By Joseph Temple
As Brexit negotiations escalate to a fever pitch, Tory MP Edward Leigh has decided to raise an issue inside the House of Commons that seems to have been overlooked by other politicians and power brokers across the United Kingdom: where’s our wine? Referring to the European Union’s massive cellar containing an estimated more than 42,000 bottles, Leigh asked that the government “promise to take back control of our fair share of this art (the EU also has an art collection) and wine.”
According to The Telegraph, British negotiators are asking Brussels for 5,000 bottles, 250 bottles of spirits, and approximately €2.25m in artwork to be returned back to London. And while this all may be a largely trivial matter, it does raise the question of what exactly is stored in this gigantic cellar located beneath the Justus-Lipsius-Building that has been satisfying the palates of Europe’s elite since the 1970s when EU leaders began buying directly from producers all across the world.
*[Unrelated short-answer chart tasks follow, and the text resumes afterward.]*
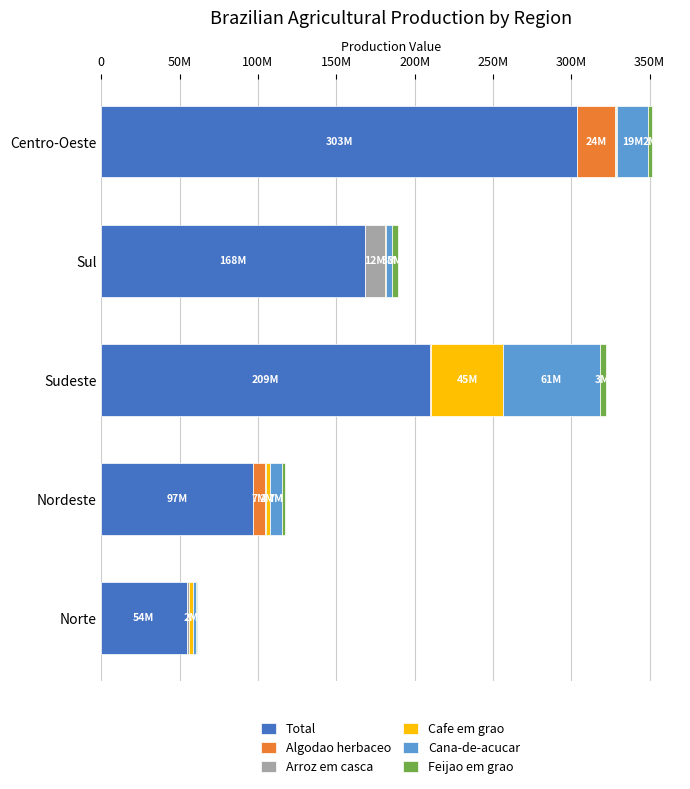

What are all the series names shown in the legend?

Total, Algodao herbaceo, Arroz em casca, Cafe em grao, Cana-de-acucar, Feijao em grao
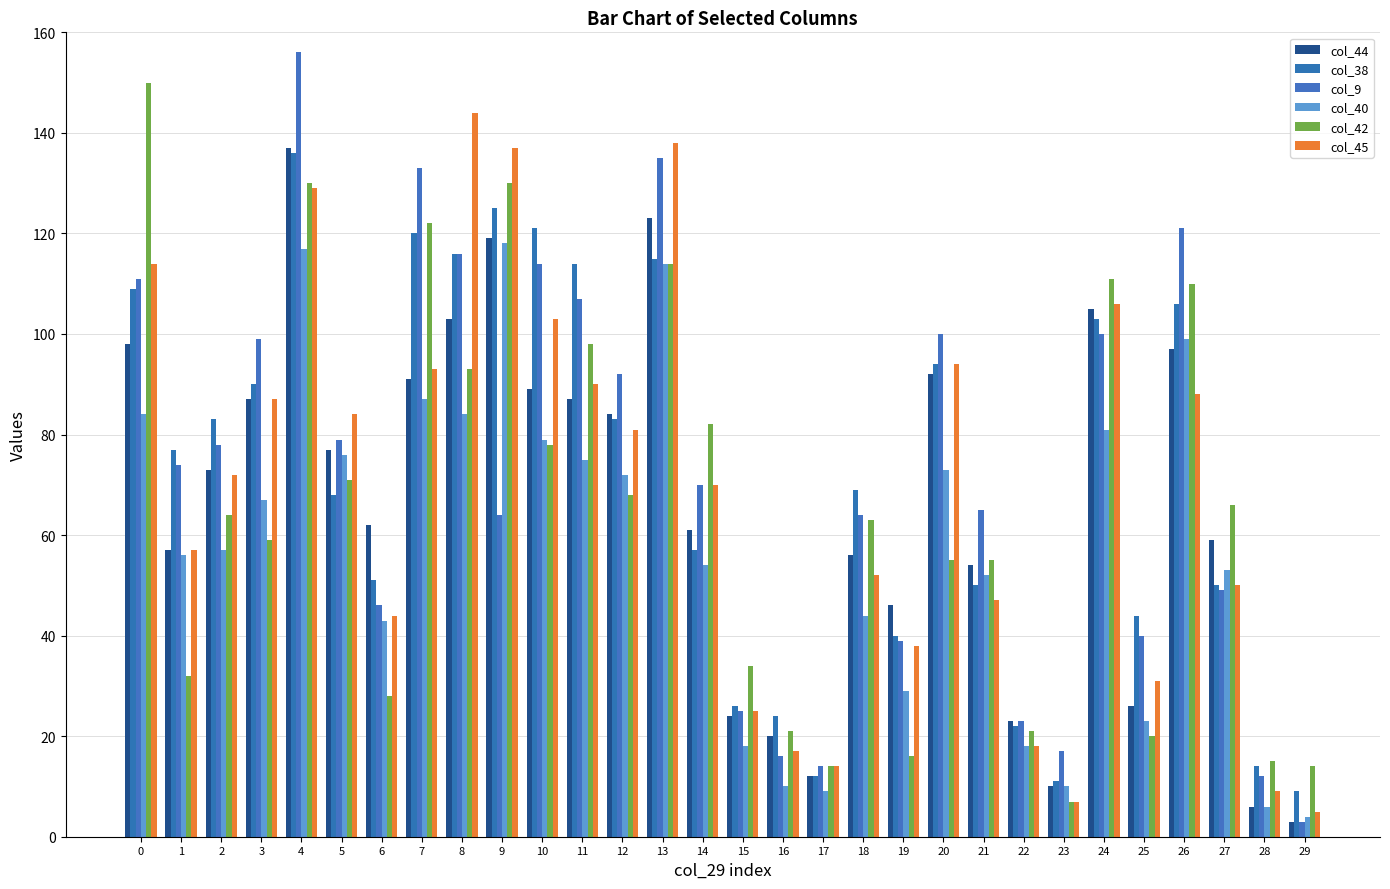

How many bars are there in total?

180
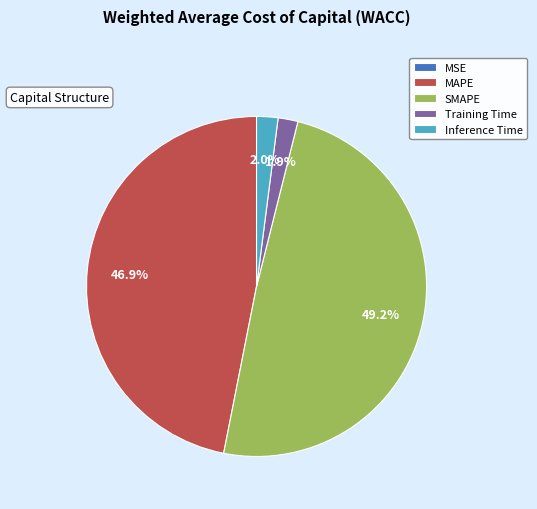

Is Inference Time the majority of the pie?

No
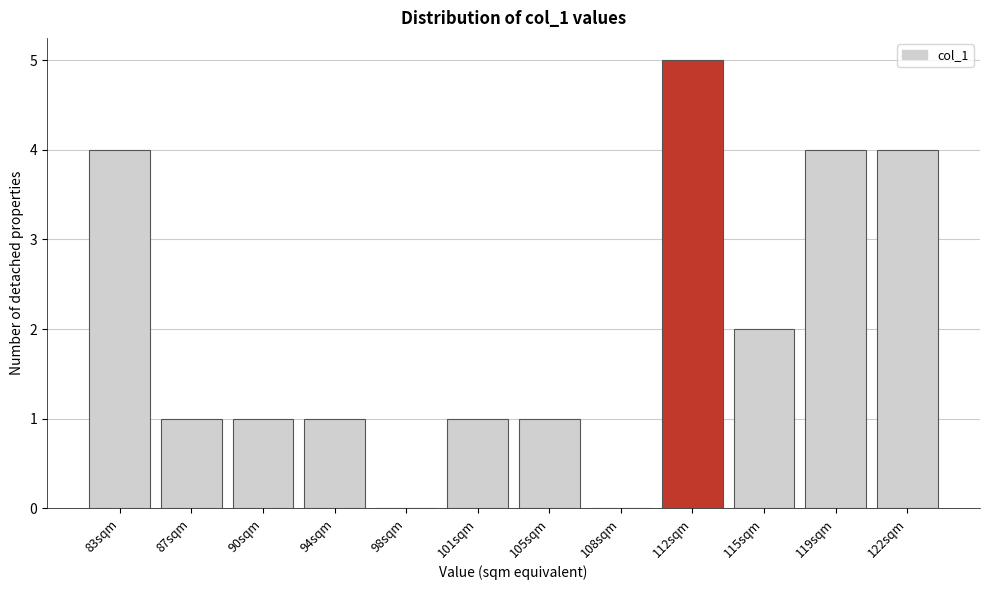

Reading left to right, list all the values displayed in this chart.

83sqm=4	87sqm=1	90sqm=1	94sqm=1	98sqm=0	101sqm=1	105sqm=1	108sqm=0	112sqm=5	115sqm=2	119sqm=4	122sqm=4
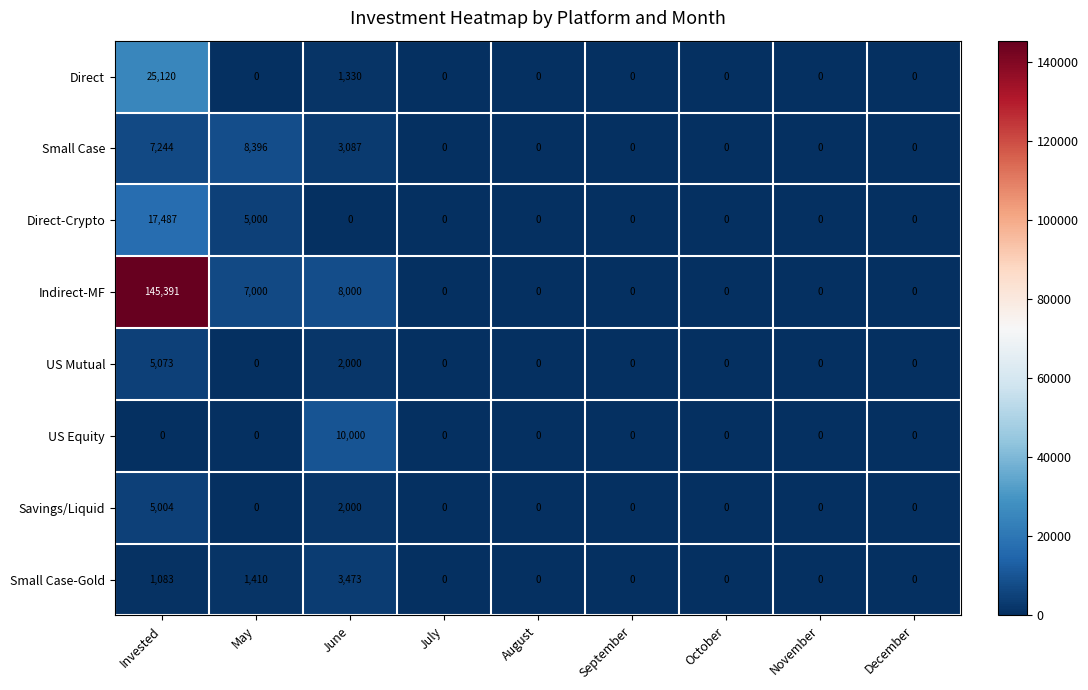

At which label does Savings/Liquid reach its peak?

Invested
Back in 2012, Austrian member of the European Parliament Martin Ehrenhauser first asked for an inventory and it took nearly four months for EU leaders to respond that the European Council and the European Commission housed a combined total of 42,789 bottles. With the Commission’s share consisting of 73% red, 24% white and 3% sparkling, Brussels reportedly spent $55,000 that year on wine – a mere fraction of its $170-billion-dollar budget for that fiscal year. Additionally, the Council reported that its spending on wine dropped dramatically, from $115,000 in 2009 to just $6,500 in 2012.
Based on the numbers that were released, if you’re conjuring up images of politicians sitting around a smoke-filled room as they sip on the finest first growths, you’ll be disappointed to learn that the most expensive bottle in the Commission’s collection costs no more than $60. But given the austerity measures taken across Europe, the fact that they housed a collection of that size provided ample fodder for populist critics of the EU. “I had not expected that they would have so many bottles. They should be working, not drinking,” said Ehrenhauser who originally brought up the issue.
And that may only be one side to the story. While the Commission has been upfront in releasing its numbers, pointing out that the wine can be purchased by senior officials at the restaurant inside its Berlaymont headquarters, the European Council didn’t release the value of its collection, arguing that its bottles are not sold but served at official dinners.
Adding to this secrecy is the fact that no one who isn’t part of the EU’s senior power structure can even get inside the cellar. The Express reports that “no one can look or photograph the repository: the council keeps it behind closed doors.” So as Leigh and other Brexiteers are demanding that Britain get back its fair share, who knows what that real number is – or if they’ll ever get it back?